«Com a conivência e a análise do Ministério Público e a natural cobertura da lei, ponderadas que foram as variáveis e os diversos indícios, a decisão de fazer uma “operação especial preventiva” no Martim Moniz, em Lisboa, torna a fractura social ainda mais exposta. A narrativa anti-imigração ganhou força pela colagem do centro-direita ao discurso maniqueísta da extrema-direita e, agora, substantiva-se numa operação policial em que encostam cerca de 30 pessoas à parede para encontrar uma arma branca. É assim que erguemos um muro.
A presença massiva de armas é, habitualmente, uma das mais fortes razões que sustentam a autorização judicial destas operações policiais. A construção da narrativa podia até ter sentido um abalo ao saber-se que o único detido tem nacionalidade portuguesa. Mas nem isso. A confrangedora demagogia racista do discurso anti-imigração ganhou pela acção e não pela cura dos resultados. Falar em prevenção numa operação deste calibre, onde dezenas de pessoas são encostadas à parede pelo lugar, pela desconfiança e pela cor da pele, é um atestado inqualificável de como fazer tudo ao contrário, menorizar a justiça e sair pela porta dos fundos. Um protótipo de racismo de Estado, pelo que obsceno é pouco.
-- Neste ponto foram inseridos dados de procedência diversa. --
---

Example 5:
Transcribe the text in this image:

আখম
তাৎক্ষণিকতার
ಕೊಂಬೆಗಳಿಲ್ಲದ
O efeito dissuasor é muitíssimo questionável, sobretudo porque se percebe que há uma tentativa de criar uma história que acaba por se consubstanciar em muito pouco, quando há tantas outras formas de tratar questões tão sensíveis como estas. Uma delas é evidente: as camaratas ilegais onde centenas de imigrantes vivem, sem condições senão a da exploração total, nas traseiras de tantas lojas de “souvenirs” de Lisboa e Porto. O que esperam as autoridades para fazer o que realmente é necessário, antes que uma tragédia literalmente rebente, ao invés de criar uma falsa sensação de segurança ao encostar três dezenas de pessoas para apanhar uma mão cheia de nada? Totalmente desproporcional.
E assim chegamos a um balanço provisório da Polícia onde constam alguns artigos contrafeitos, 4600 euros em numerário e um detido português por posse de arma branca e droga. Isto, enquanto as imagens falam por si, valiosas pela apreensão evidente de que a demagogia ganhou e do que pode vir a repetir-se. Sem menosprezar a necessidade de regular e criar policiamento de proximidade em zonas críticas, a operação do Martim Moniz é tudo o que não se deve fazer. Basta sair à rua numa qualquer noite de fim de semana numa grande cidade. Quem sabe se com portugueses teriam igual ou melhor sorte.»